-- Opening Marker --

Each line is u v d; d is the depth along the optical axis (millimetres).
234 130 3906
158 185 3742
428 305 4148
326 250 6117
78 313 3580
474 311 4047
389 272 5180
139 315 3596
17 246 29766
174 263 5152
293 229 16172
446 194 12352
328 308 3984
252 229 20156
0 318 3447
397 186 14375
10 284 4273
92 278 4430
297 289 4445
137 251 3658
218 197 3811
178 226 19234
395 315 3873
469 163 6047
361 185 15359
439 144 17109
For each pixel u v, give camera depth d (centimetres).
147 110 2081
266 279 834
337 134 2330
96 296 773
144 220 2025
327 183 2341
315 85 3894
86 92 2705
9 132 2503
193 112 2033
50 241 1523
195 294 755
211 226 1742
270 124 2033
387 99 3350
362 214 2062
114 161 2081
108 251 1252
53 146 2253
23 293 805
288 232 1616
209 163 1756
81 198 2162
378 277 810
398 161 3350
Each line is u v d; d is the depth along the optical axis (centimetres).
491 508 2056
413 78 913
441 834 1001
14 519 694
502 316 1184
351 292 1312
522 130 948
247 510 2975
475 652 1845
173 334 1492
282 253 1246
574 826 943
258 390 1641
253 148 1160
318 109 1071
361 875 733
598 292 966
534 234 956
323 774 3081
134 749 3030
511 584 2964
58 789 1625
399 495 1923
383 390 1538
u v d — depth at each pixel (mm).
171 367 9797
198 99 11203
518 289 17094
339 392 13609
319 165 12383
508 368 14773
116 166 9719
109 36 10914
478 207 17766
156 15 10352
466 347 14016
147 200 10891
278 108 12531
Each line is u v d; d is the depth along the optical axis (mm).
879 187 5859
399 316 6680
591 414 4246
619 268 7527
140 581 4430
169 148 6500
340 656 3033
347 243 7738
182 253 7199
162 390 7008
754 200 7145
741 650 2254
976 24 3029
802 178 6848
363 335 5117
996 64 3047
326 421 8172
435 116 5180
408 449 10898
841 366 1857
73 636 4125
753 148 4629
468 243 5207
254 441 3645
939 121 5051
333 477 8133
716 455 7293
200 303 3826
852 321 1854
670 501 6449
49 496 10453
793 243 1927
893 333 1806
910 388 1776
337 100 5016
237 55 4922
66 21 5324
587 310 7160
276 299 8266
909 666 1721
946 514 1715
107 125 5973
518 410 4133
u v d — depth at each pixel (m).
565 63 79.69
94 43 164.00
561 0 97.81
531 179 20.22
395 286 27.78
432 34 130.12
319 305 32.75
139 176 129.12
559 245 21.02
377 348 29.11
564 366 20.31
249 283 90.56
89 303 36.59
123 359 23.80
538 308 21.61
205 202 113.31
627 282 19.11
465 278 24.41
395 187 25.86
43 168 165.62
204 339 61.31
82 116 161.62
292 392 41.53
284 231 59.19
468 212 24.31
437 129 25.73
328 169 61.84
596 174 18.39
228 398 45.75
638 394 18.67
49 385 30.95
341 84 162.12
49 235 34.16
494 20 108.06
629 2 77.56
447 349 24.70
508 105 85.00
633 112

-- Closing Marker --

Every line containing the word "pixel" must be copied from the material above.

[Answer for the task]:
For each pixel u v, give camera depth d (centimetres).
u v d — depth at each pixel (mm).
u v d — depth at each pixel (m).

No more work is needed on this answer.